- Born: Dorothy Jo Bosch December 30, 1940 Connecticut, U.S.
- Died: October 27, 2025 (age 84) East Hampton, Connecticut, U.S.
- Spouse: Deane Keller
- Relatives: Deane Keller (father-in-law)

= Dorothy Bosch Keller =

American arts educator

Dorothy Jo Bosch Keller (December 30, 1940 – October 27, 2025) was an American art history professor and archaeologist, based in Connecticut. She taught at the University of Saint Joseph in Connecticut from 1967 to 2021.

==Early life and education==
Bosch was from Terryville, Connecticut, the daughter of Joseph J. Bosch (who died in 1944) and Catherine Dorothy Roskosky Bosch. She graduated from the University of Hartford in 1962, and earned a master's degree in education in 1963. Later in life she earned another master's degree in religious studies, in 1985, from the University of Saint Joseph.

==Career==
Keller was a professor of art history at the University of Saint Joseph from 1967 to 2021, when she retired with emerita status; she was chair of the fine arts and performing arts department. She worked on archaeological digs in the Middle East and in Africa. In 1995, she accidentally discovered a mortuary temple in Egypt dating to 1290 BC. She led tours as a docent at several museums, including the Metropolitan Museum of Art.

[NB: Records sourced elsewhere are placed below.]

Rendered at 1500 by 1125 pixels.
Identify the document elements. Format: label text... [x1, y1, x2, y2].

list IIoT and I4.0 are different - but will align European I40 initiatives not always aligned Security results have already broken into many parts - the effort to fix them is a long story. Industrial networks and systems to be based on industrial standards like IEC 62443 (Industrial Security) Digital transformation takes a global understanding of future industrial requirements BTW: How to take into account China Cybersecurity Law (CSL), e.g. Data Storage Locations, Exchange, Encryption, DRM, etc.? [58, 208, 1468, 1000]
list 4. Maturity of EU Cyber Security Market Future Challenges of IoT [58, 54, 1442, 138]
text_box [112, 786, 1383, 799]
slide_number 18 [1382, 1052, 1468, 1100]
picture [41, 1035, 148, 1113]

Keller was active in the Wadsworth Atheneum, and in 1984 became an Elector of the museum. She also served on the board of the Hartford Preservation Alliance and as an appointed member of the Marlborough Conservation Commission. She was a member of the Albert Morgan Archeological Society, and made archaeological digs near her home in Marlborough, Connecticut. She lectured to community groups about art education, archaeology, architecture, and art history.

==Personal life==
Bosh married artist Deane G. Keller in 1969. He died in 2005, and she died in 2025, at the age of 84, in East Hampton, Connecticut.